Business

Neighborhoods could see funeral homes, storage

Federal Way’s business “neighborhoods” could be opening up to new kinds of businesses in the not-too-distant future.

After months of review and discussion by the city Planning Commission and the City Council’s Land-Use and Transportation Committee, the council has taken steps toward approving the Neighborhood Business (BN) zoning to include self-service storage facilities and funeral homes.

There are 14 BN zones comprising about 110 acres. About 70 percent of the land in the zones is occupied by retail stores and restaurants, followed by gas stations (11 percent), offices (10 percent) and single family homes (7 percent). About 18 percent of the land in all the BN zones is vacant.

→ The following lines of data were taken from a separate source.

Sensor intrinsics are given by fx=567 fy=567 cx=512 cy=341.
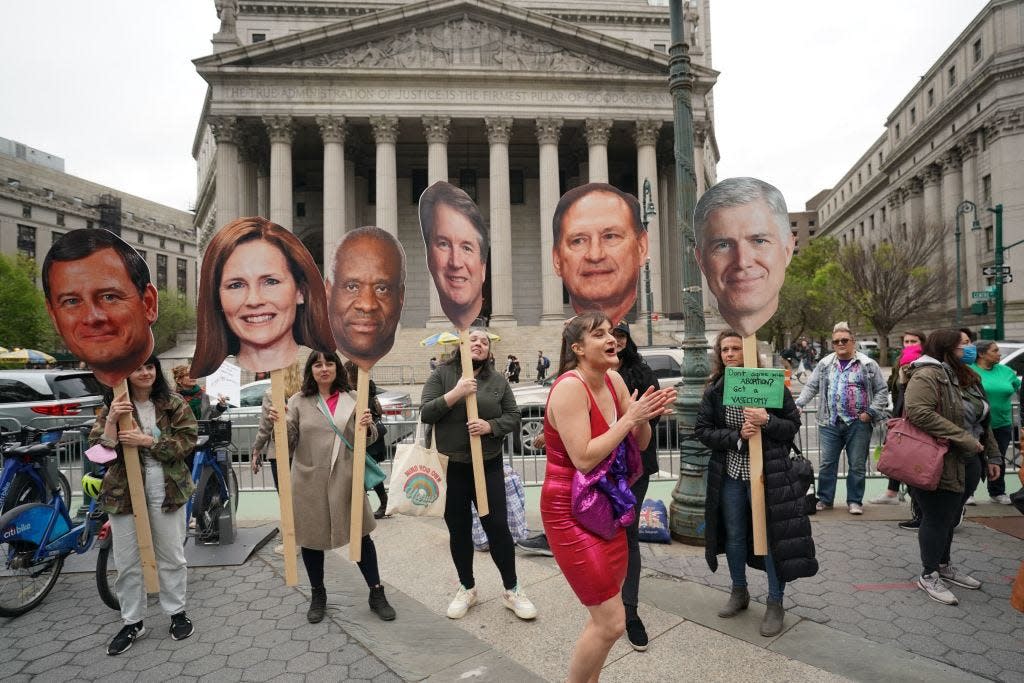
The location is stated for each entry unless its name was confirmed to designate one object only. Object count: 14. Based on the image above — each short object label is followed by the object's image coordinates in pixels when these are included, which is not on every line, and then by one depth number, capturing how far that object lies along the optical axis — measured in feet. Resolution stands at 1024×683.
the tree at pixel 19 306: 163.53
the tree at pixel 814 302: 149.18
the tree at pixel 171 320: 208.74
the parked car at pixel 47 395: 36.55
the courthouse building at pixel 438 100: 104.53
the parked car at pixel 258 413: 32.83
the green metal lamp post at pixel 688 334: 19.29
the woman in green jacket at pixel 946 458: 14.62
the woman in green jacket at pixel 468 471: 14.25
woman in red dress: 9.21
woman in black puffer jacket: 12.78
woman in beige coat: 14.01
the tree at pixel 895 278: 113.70
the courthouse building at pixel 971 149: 136.98
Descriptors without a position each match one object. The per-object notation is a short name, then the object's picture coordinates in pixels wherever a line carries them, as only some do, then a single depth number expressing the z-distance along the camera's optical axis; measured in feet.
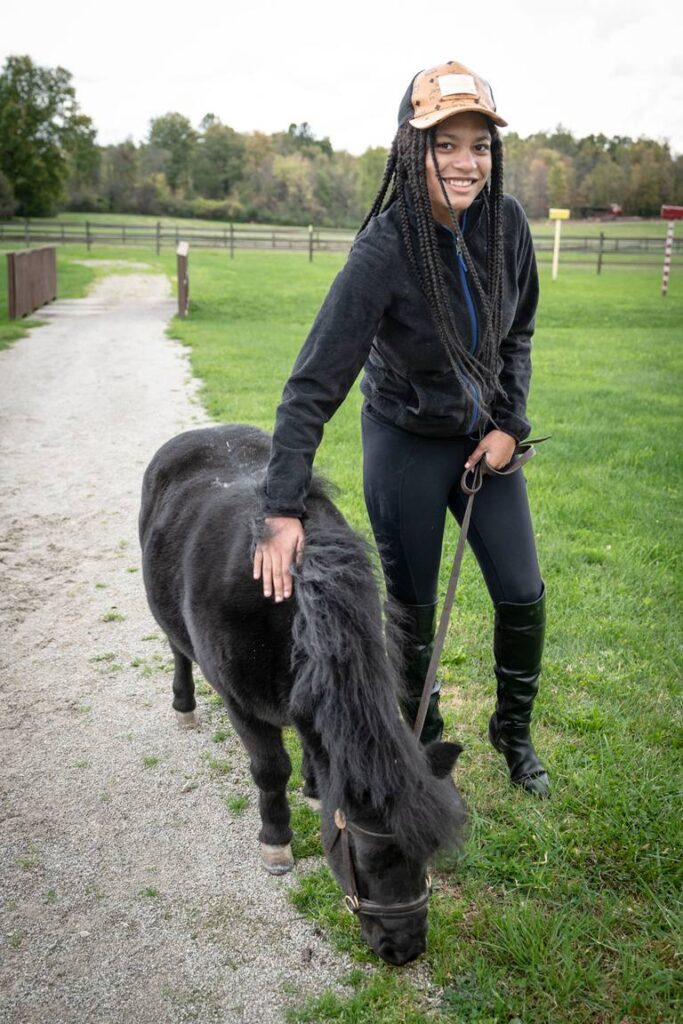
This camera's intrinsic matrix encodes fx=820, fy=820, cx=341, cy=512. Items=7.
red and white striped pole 97.14
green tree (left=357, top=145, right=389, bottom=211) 264.31
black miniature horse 6.69
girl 8.23
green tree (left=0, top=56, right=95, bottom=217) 192.75
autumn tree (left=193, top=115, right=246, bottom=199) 279.49
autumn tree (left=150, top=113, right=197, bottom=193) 283.18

Existing allowed uses in the Neighborhood Business zone include office, retail, restaurants, taverns, day cares, group homes, civic facilities, public utilities, churches, gas and service stations, schools and multi-family housing. Federal Way’s BN zones also allow fast food restaurants, health clubs, entertainment retail and garages.

The issue to add additional uses went before the council in October 2003, when a local charitable organization asked if its property could be developed as a self-service storage facility.

The organization’s representatives said the group had put its four-acre property at Southwest 356th Street and 21st Avenue Southwest on the market several times over the previous decade and no one was interested in it except for a developer who wanted to build self-service storage.

Some council members at the time were opposed to the proposal, saying BN zoning was intended for businesses that residents of a particular area would walk to and spend time in, like restaurants, drycleaners or coffee shops.

But others argued neighborhood self-storage facilities might be great for Federal Way residents who live in apartment complexes with limited storage. Rather than having to cross town to get the Christmas decorations or put away the barbecue grill, they could simply drive down the street.

After some debate, the Council directed staff to include the issue in the 2004 comprehensive plan amendment process. Staff later recommended the issue be included in the city planning division’s review of the BN zone as part of its 2004 work program.

The result of their work is the proposal before the council, which would allow well-designed facilities that don’t detract from the scale and orientation of local neighborhoods. According to the proposal, the self-service storage facilities would be limited in size to three acres and must meet certain design guidelines. The code includes on-site parking for one rental truck no larger than 12,000 pounds gross vehicle weight rating for those loading or unloading their stuff.

In addition to self-service storage facilities, the BN zones are expect to include funeral homes — an item which came to city officials’ attention in 2004, when the council received a request from the Bonney-Watson funeral home to build a memory garden at its existing business location at Southwest 312th Street and Dash Point Road.

Because the Bonney Watson funeral home pre-dated city incorporation, it was allowed to continue operations at the site as a non-conforming use, but it can’t expand without approval through the comprehensive plan amendment process.